15) Ада Колганова. «Два поэта русской эмиграции: известный и неизвестный». Известный поэт – С. К. Маковский, неизвестный – Михаил Адольфович Форштетер, язвительный эмигрант первой волны, зарабатывавший на жизнь переводами (в ООН, в люксембургском концерне «Сталь и уголь»), чуждавшийся крикливых заверений в любви к России и втайне сочинявший стихи, в которых продолжал традиции И. Анненского и акмеистов. Их-то после его смерти, в 1960 году, и издал друг Форштетера Маковский.
16) Ольга Майорова. «Диалог мнимых врагов (Лесков и Леонтьев)»[90]. Анализ несостоявшегося диалога: Лесков выступил против брошюры Леонтьева «Наши новые христиане», а Леонтьев, хотя критику Лескова безусловно читал, на нее не ответил, так что замечания Лескова (например, о надуманности леонтьевского воцерковления) остались неопровергнутыми.
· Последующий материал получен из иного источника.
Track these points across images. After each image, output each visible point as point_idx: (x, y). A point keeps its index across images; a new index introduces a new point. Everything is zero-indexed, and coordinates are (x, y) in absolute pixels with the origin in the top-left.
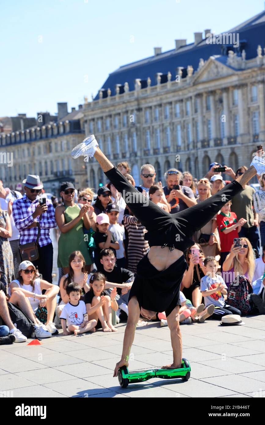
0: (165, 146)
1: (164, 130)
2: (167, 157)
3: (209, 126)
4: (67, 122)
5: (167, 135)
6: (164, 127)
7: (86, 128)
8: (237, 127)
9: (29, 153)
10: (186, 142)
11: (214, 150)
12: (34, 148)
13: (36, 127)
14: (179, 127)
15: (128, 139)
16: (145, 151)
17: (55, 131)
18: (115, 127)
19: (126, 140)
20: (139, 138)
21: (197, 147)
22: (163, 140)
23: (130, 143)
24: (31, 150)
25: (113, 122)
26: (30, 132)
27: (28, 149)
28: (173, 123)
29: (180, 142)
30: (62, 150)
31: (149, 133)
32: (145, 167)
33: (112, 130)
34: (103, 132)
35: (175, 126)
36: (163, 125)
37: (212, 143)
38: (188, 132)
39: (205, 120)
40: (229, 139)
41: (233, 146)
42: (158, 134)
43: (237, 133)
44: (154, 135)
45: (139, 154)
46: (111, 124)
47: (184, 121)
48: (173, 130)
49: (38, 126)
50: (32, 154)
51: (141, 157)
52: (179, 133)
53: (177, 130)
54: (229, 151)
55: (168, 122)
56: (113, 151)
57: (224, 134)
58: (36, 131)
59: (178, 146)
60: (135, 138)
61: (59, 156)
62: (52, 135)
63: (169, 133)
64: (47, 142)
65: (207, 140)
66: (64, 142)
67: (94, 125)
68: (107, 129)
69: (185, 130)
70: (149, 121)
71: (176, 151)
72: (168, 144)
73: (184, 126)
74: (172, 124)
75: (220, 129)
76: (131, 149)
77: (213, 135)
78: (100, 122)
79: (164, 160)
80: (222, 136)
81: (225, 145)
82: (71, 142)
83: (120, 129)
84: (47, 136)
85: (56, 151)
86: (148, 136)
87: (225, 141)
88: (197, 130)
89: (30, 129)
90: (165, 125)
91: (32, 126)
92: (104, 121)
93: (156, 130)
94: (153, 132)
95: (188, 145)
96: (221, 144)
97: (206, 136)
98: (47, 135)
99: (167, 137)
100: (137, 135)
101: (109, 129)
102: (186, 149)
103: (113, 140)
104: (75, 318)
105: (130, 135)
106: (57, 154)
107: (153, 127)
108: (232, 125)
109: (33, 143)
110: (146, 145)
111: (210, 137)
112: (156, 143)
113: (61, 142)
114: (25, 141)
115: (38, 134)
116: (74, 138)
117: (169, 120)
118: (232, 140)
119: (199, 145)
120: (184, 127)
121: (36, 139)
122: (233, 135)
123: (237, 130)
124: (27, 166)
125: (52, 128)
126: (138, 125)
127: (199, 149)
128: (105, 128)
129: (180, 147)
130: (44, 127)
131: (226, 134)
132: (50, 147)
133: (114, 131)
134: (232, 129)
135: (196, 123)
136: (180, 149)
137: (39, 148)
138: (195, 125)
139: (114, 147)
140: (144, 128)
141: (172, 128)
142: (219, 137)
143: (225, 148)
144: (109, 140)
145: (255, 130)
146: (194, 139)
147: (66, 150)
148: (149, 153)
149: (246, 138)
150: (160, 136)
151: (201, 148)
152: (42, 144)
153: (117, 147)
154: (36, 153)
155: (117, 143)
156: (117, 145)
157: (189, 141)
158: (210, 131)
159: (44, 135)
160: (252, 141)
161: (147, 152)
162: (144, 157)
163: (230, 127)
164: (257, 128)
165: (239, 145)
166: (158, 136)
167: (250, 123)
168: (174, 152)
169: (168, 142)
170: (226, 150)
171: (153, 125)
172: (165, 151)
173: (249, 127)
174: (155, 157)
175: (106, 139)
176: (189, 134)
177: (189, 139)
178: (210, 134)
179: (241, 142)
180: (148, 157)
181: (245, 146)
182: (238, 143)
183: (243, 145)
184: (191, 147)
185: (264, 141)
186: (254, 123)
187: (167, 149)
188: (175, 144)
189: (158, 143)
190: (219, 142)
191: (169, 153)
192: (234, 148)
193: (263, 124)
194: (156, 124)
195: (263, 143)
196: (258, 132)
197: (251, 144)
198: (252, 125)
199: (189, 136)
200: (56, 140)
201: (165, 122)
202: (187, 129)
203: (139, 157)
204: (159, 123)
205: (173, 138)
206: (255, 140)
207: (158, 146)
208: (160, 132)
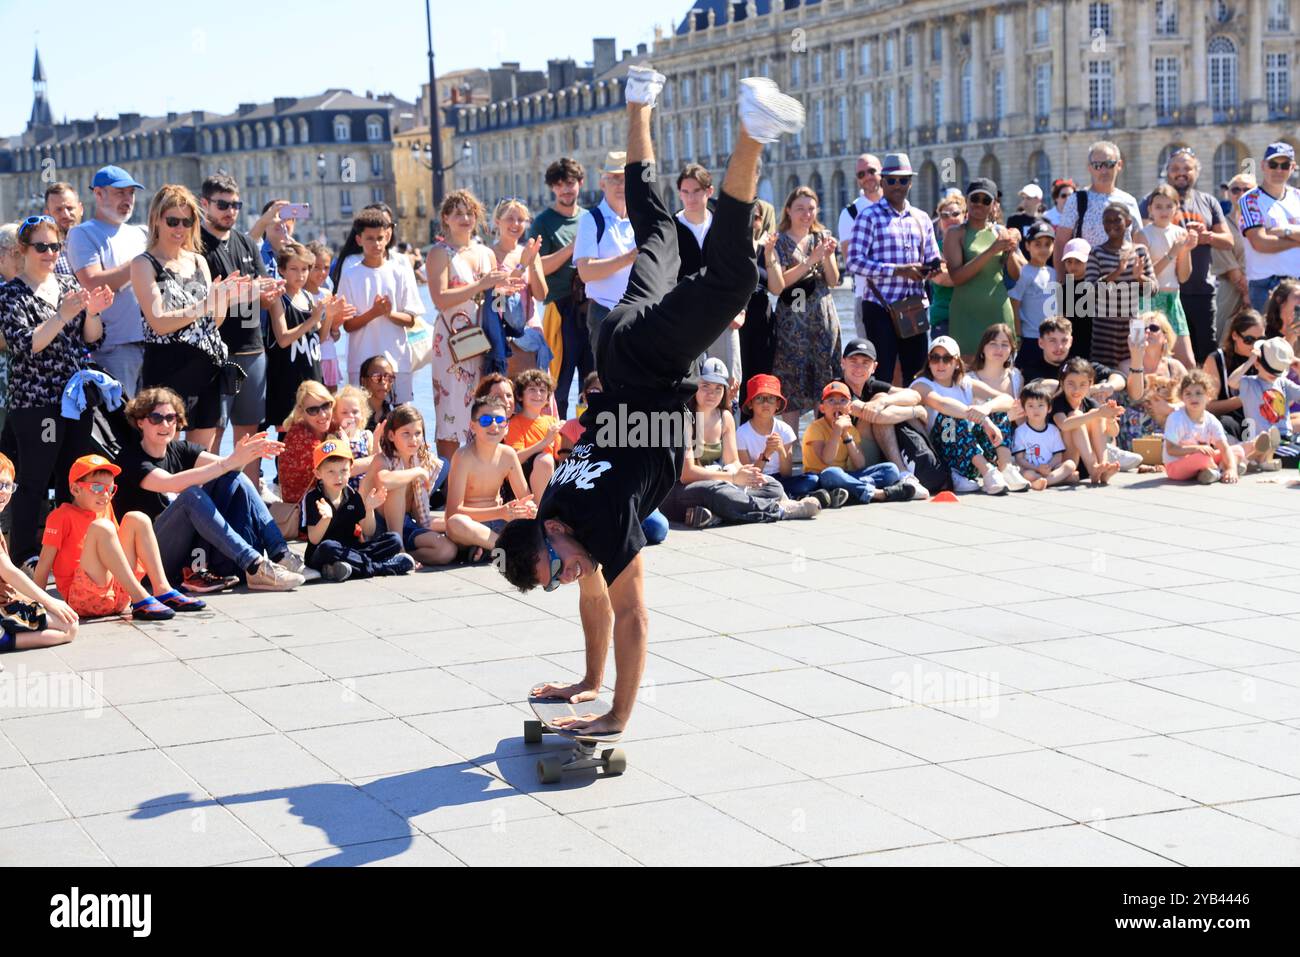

Дело, однако, в том, что отношения двух авторов были намного сложнее: Лесков спорил в первую очередь не с Леонтьевым, а – через его голову – с Победоносцевым (употребив дважды в своем тексте слово «победоносный», Лесков намекал, что статьи Леонтьева инспирированы Победоносцевым). С другой стороны, Леонтьеву очень нравился Лесков, но не «либерального» периода (80‐х годов), а Лесков 70‐х годов – нравился настолько, что он уже после бранных статей Лескова похвалил повесть «Запечатленный ангел», иначе говоря, почувствовал глубинное родство с Лесковым, чей либерализм расценивал как наносный, если не конъюнктурный. Вдобавок имелись у двух авторов и сходные особенности бытового поведения: оба демонстрировали склонность к жизнетворчеству (что во второй половине XIX века было редкостью).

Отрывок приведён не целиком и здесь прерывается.